• Work request 1
In the message about Ignite as distributed file storage, what blob size does Dmitriy Setrakyan give as an example of something to store in an Ignite cache?
• Work request 2
Count the lines in the records that contain the string "para". Reply with the number alone.

Source extract below:

Re: Ignite as distributed file storage

Dmitriy Setrakyan Mon, 02 Jul 2018 15:08:30 -0700

To be honest, I am not sure if we need to kick off another file system
storage discussion in Ignite. It sounds like a huge effort and likely will
not be productive.


However, I think an ability to store large objects will make sense. For
example, how do I store a 10GB blob in Ignite cache? Most likely we have to
have a separate memory or disk space, allocated for blobs only. We also
need to be able to efficiently transfer a 10GB Blob object over the network
and store it off-heap right away, without bringing it into main heap memory
(otherwise we would run out of memory).

I suggest that we create an IEP about this use case alone and leave the
file system for the future discussions.

D.

On Mon, Jul 2, 2018 at 6:50 AM, Vladimir Ozerov <[email protected]>
wrote:

> Pavel,
>
> Thank you. I'll wait for feature comparison and concrete use cases, because
> for me this feature still sounds too abstract to judge whether product
> would benefit from it.
>
> On Mon, Jul 2, 2018 at 3:15 PM Pavel Kovalenko <[email protected]> wrote:
>
> > Dmitriy,
> >
> > I think we have a little miscommunication here. Of course, I meant
> > supporting large entries / chunks of binary data. Internally it will be
> > BLOB storage, which can be accessed through various interfaces.

End of Source extract.
Data for this exercise below:

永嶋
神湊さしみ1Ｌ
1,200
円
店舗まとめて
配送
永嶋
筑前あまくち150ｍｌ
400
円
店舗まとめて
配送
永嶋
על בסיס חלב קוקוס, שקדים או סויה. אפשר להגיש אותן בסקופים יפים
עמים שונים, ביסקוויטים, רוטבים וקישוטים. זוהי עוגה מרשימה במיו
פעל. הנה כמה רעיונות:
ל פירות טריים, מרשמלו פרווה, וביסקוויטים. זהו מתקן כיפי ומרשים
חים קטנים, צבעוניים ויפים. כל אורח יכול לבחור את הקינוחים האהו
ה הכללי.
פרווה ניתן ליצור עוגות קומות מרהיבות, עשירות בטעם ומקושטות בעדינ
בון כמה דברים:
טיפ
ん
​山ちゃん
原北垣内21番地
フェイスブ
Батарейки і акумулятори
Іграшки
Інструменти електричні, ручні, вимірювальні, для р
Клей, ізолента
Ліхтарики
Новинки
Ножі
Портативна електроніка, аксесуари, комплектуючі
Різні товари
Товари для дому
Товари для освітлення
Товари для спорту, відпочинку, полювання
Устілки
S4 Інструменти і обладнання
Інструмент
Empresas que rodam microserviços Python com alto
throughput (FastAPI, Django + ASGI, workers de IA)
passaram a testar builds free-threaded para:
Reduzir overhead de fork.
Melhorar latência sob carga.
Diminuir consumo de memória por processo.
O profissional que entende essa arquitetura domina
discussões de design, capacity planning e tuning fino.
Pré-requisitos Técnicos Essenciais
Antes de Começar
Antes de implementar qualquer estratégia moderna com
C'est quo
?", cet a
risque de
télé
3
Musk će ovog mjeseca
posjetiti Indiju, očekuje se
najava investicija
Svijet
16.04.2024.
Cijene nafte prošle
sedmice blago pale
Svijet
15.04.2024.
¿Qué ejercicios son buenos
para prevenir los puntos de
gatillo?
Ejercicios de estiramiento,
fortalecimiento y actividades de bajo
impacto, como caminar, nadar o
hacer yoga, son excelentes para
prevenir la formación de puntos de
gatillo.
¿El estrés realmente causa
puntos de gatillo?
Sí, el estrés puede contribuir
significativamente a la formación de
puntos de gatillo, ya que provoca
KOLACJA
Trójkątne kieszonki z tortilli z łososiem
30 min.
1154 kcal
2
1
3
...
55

End of Data for this exercise.
Data for this exercise below:

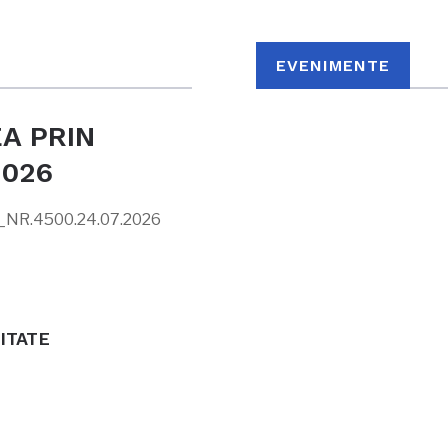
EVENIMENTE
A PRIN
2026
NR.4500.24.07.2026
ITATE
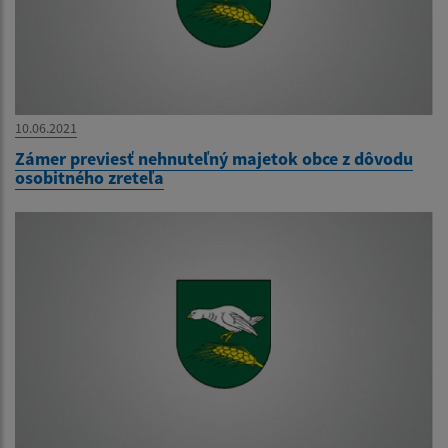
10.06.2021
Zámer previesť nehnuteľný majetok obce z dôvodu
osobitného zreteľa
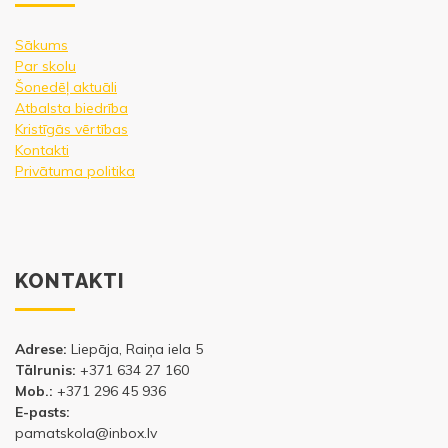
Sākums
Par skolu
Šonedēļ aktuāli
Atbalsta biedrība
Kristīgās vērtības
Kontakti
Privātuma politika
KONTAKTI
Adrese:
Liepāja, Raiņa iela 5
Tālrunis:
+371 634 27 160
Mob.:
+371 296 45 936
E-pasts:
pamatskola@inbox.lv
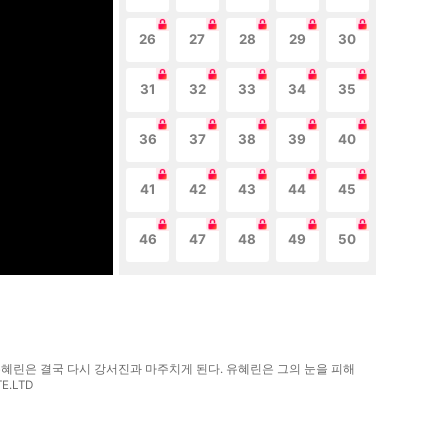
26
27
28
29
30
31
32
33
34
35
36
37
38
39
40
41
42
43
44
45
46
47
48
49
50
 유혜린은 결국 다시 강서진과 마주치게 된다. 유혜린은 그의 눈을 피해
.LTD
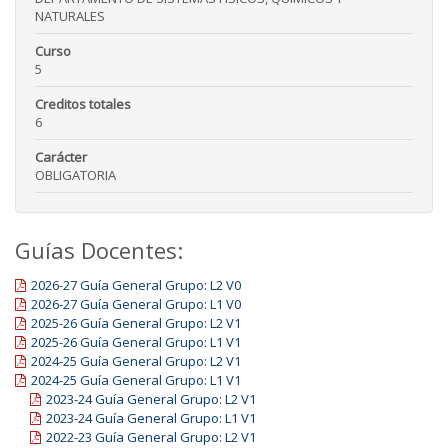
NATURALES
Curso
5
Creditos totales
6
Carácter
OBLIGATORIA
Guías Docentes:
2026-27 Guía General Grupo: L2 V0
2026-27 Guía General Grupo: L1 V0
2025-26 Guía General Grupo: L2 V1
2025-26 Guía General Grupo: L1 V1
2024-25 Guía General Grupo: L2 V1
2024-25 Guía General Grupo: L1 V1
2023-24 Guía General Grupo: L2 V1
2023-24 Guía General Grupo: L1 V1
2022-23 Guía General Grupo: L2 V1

End of Data for this exercise.

• Reply 1
10GB.

• Reply 2
3